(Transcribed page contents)
>>>

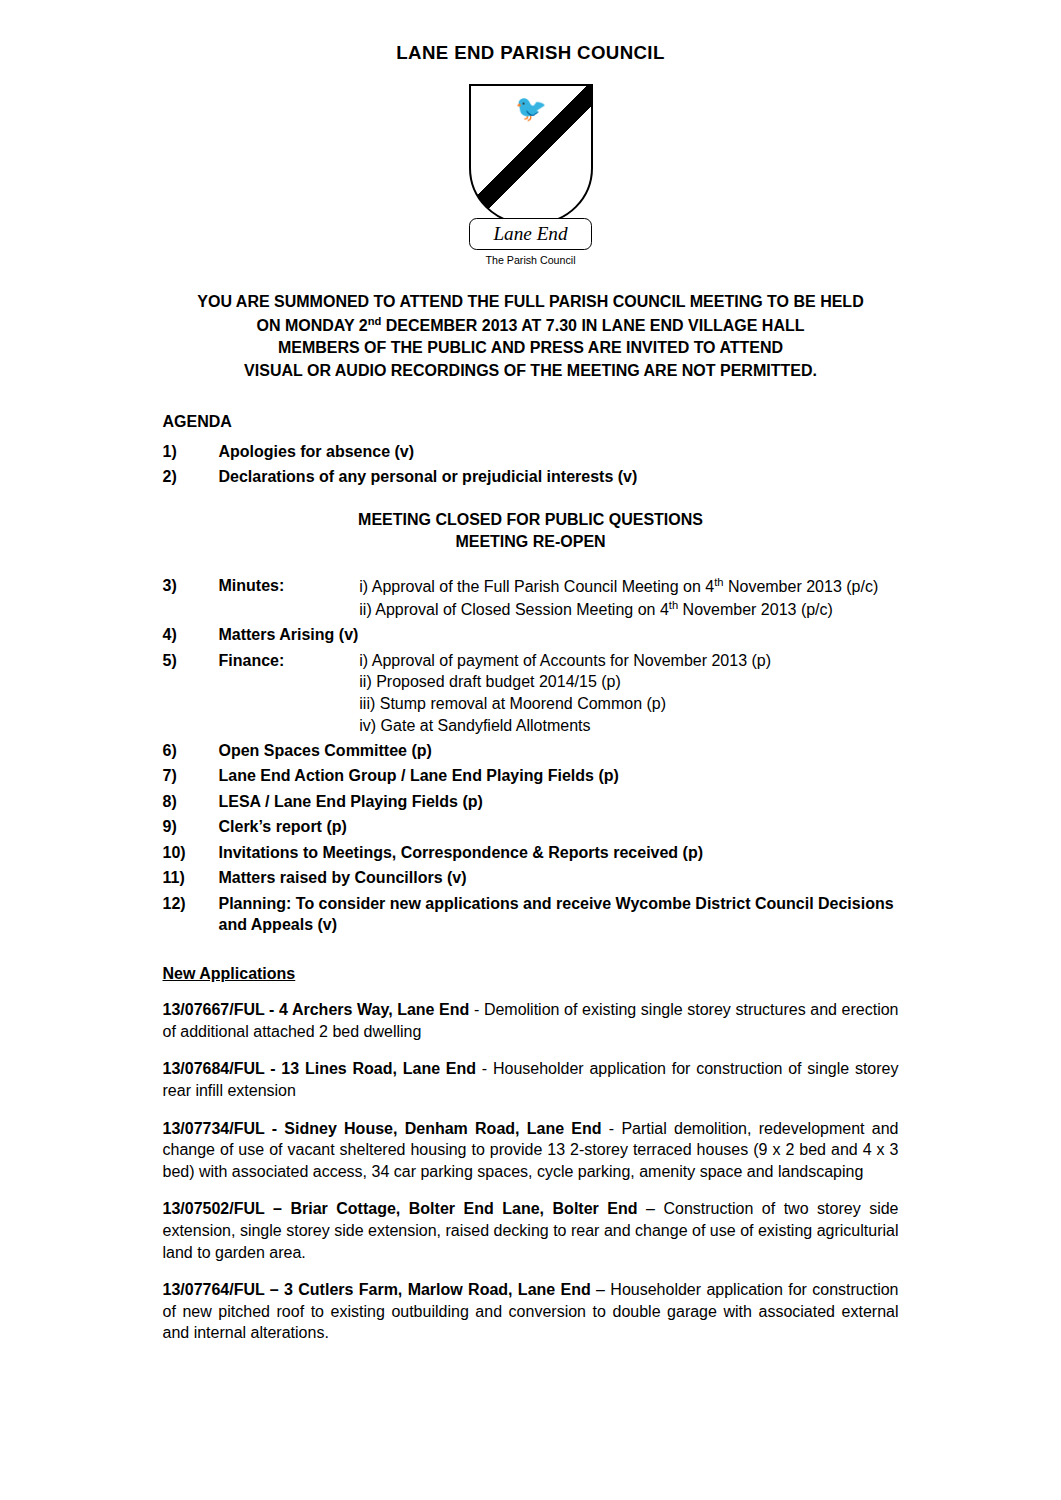LANE END PARISH COUNCIL
🐦
Lane End
The Parish Council
YOU ARE SUMMONED TO ATTEND THE FULL PARISH COUNCIL MEETING TO BE HELD
ON MONDAY 2nd DECEMBER 2013 AT 7.30 IN LANE END VILLAGE HALL
MEMBERS OF THE PUBLIC AND PRESS ARE INVITED TO ATTEND
VISUAL OR AUDIO RECORDINGS OF THE MEETING ARE NOT PERMITTED.
AGENDA
| 1) | Apologies for absence (v) |
| 2) | Declarations of any personal or prejudicial interests (v) |
MEETING CLOSED FOR PUBLIC QUESTIONS
MEETING RE-OPEN
| 3) | Minutes: | i) Approval of the Full Parish Council Meeting on 4 th November 2013 (p/c) ii) Approval of Closed Session Meeting on 4 th November 2013 (p/c) |
| 4) | Matters Arising (v) |
| 5) | Finance: | i) Approval of payment of Accounts for November 2013 (p) ii) Proposed draft budget 2014/15 (p) iii) Stump removal at Moorend Common (p) iv) Gate at Sandyfield Allotments |
| 6) | Open Spaces Committee (p) |
| 7) | Lane End Action Group / Lane End Playing Fields (p) |
| 8) | LESA / Lane End Playing Fields (p) |
| 9) | Clerk’s report (p) |
| 10) | Invitations to Meetings, Correspondence & Reports received (p) |
| 11) | Matters raised by Councillors (v) |
| 12) | Planning: To consider new applications and receive Wycombe District Council Decisions and Appeals (v) |
New Applications
13/07667/FUL - 4 Archers Way, Lane End - Demolition of existing single storey structures and erection of additional attached 2 bed dwelling
13/07684/FUL - 13 Lines Road, Lane End - Householder application for construction of single storey rear infill extension
13/07734/FUL - Sidney House, Denham Road, Lane End - Partial demolition, redevelopment and change of use of vacant sheltered housing to provide 13 2-storey terraced houses (9 x 2 bed and 4 x 3 bed) with associated access, 34 car parking spaces, cycle parking, amenity space and landscaping
13/07502/FUL – Briar Cottage, Bolter End Lane, Bolter End – Construction of two storey side extension, single storey side extension, raised decking to rear and change of use of existing agriculturial land to garden area.
13/07764/FUL – 3 Cutlers Farm, Marlow Road, Lane End – Householder application for construction of new pitched roof to existing outbuilding and conversion to double garage with associated external and internal alterations.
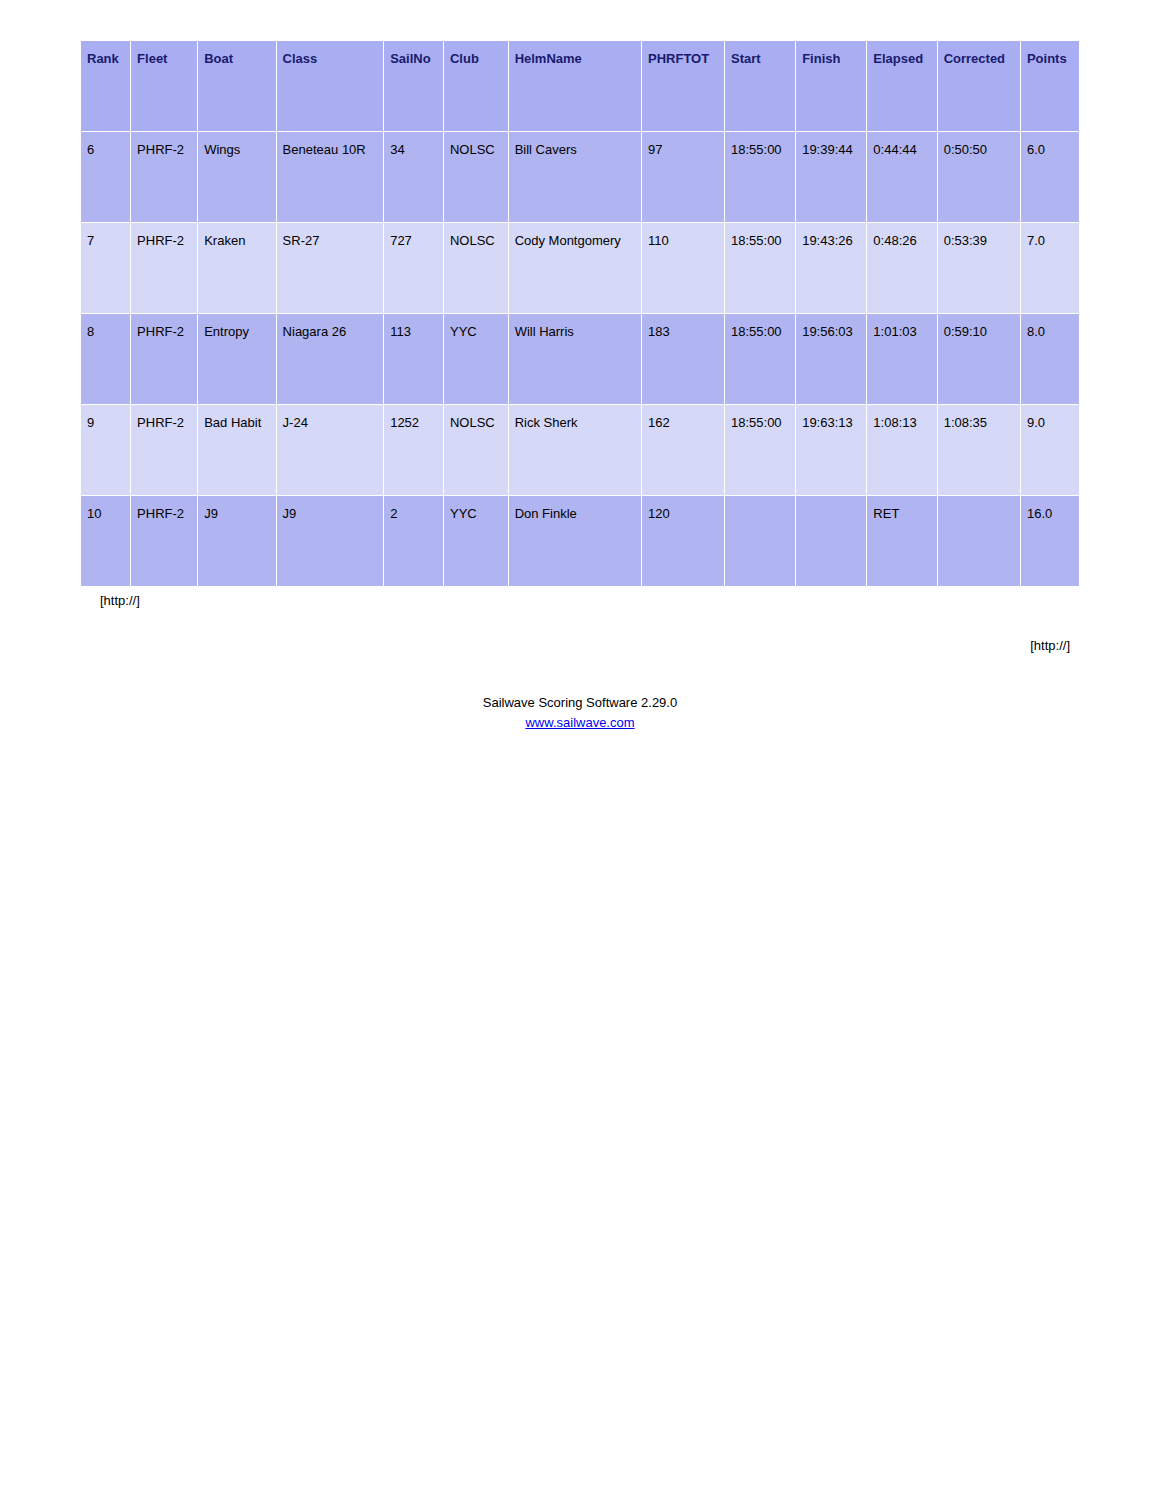| Rank | Fleet | Boat | Class | SailNo | Club | HelmName | PHRFTOT | Start | Finish | Elapsed | Corrected | Points |
| --- | --- | --- | --- | --- | --- | --- | --- | --- | --- | --- | --- | --- |
| 6 | PHRF-2 | Wings | Beneteau 10R | 34 | NOLSC | Bill Cavers | 97 | 18:55:00 | 19:39:44 | 0:44:44 | 0:50:50 | 6.0 |
| 7 | PHRF-2 | Kraken | SR-27 | 727 | NOLSC | Cody Montgomery | 110 | 18:55:00 | 19:43:26 | 0:48:26 | 0:53:39 | 7.0 |
| 8 | PHRF-2 | Entropy | Niagara 26 | 113 | YYC | Will Harris | 183 | 18:55:00 | 19:56:03 | 1:01:03 | 0:59:10 | 8.0 |
| 9 | PHRF-2 | Bad Habit | J-24 | 1252 | NOLSC | Rick Sherk | 162 | 18:55:00 | 19:63:13 | 1:08:13 | 1:08:35 | 9.0 |
| 10 | PHRF-2 | J9 | J9 | 2 | YYC | Don Finkle | 120 | | | RET | | 16.0 |
[http://]
[http://]
Sailwave Scoring Software 2.29.0
www.sailwave.com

<<<

Copy out the lines above unchanged. Skip the images.

LANE END PARISH COUNCIL
🐦
Lane End
The Parish Council
YOU ARE SUMMONED TO ATTEND THE FULL PARISH COUNCIL MEETING TO BE HELD
ON MONDAY 2nd DECEMBER 2013 AT 7.30 IN LANE END VILLAGE HALL
MEMBERS OF THE PUBLIC AND PRESS ARE INVITED TO ATTEND
VISUAL OR AUDIO RECORDINGS OF THE MEETING ARE NOT PERMITTED.
AGENDA
| 1) | Apologies for absence (v) |
| 2) | Declarations of any personal or prejudicial interests (v) |
MEETING CLOSED FOR PUBLIC QUESTIONS
MEETING RE-OPEN
| 3) | Minutes: | i) Approval of the Full Parish Council Meeting on 4 th November 2013 (p/c) ii) Approval of Closed Session Meeting on 4 th November 2013 (p/c) |
| 4) | Matters Arising (v) |
| 5) | Finance: | i) Approval of payment of Accounts for November 2013 (p) ii) Proposed draft budget 2014/15 (p) iii) Stump removal at Moorend Common (p) iv) Gate at Sandyfield Allotments |
| 6) | Open Spaces Committee (p) |
| 7) | Lane End Action Group / Lane End Playing Fields (p) |
| 8) | LESA / Lane End Playing Fields (p) |
| 9) | Clerk’s report (p) |
| 10) | Invitations to Meetings, Correspondence & Reports received (p) |
| 11) | Matters raised by Councillors (v) |
| 12) | Planning: To consider new applications and receive Wycombe District Council Decisions and Appeals (v) |
New Applications
13/07667/FUL - 4 Archers Way, Lane End - Demolition of existing single storey structures and erection of additional attached 2 bed dwelling
13/07684/FUL - 13 Lines Road, Lane End - Householder application for construction of single storey rear infill extension
13/07734/FUL - Sidney House, Denham Road, Lane End - Partial demolition, redevelopment and change of use of vacant sheltered housing to provide 13 2-storey terraced houses (9 x 2 bed and 4 x 3 bed) with associated access, 34 car parking spaces, cycle parking, amenity space and landscaping
13/07502/FUL – Briar Cottage, Bolter End Lane, Bolter End – Construction of two storey side extension, single storey side extension, raised decking to rear and change of use of existing agriculturial land to garden area.
13/07764/FUL – 3 Cutlers Farm, Marlow Road, Lane End – Householder application for construction of new pitched roof to existing outbuilding and conversion to double garage with associated external and internal alterations.
| Rank | Fleet | Boat | Class | SailNo | Club | HelmName | PHRFTOT | Start | Finish | Elapsed | Corrected | Points |
| --- | --- | --- | --- | --- | --- | --- | --- | --- | --- | --- | --- | --- |
| 6 | PHRF-2 | Wings | Beneteau 10R | 34 | NOLSC | Bill Cavers | 97 | 18:55:00 | 19:39:44 | 0:44:44 | 0:50:50 | 6.0 |
| 7 | PHRF-2 | Kraken | SR-27 | 727 | NOLSC | Cody Montgomery | 110 | 18:55:00 | 19:43:26 | 0:48:26 | 0:53:39 | 7.0 |
| 8 | PHRF-2 | Entropy | Niagara 26 | 113 | YYC | Will Harris | 183 | 18:55:00 | 19:56:03 | 1:01:03 | 0:59:10 | 8.0 |
| 9 | PHRF-2 | Bad Habit | J-24 | 1252 | NOLSC | Rick Sherk | 162 | 18:55:00 | 19:63:13 | 1:08:13 | 1:08:35 | 9.0 |
| 10 | PHRF-2 | J9 | J9 | 2 | YYC | Don Finkle | 120 | | | RET | | 16.0 |
[http://]
[http://]
Sailwave Scoring Software 2.29.0
www.sailwave.com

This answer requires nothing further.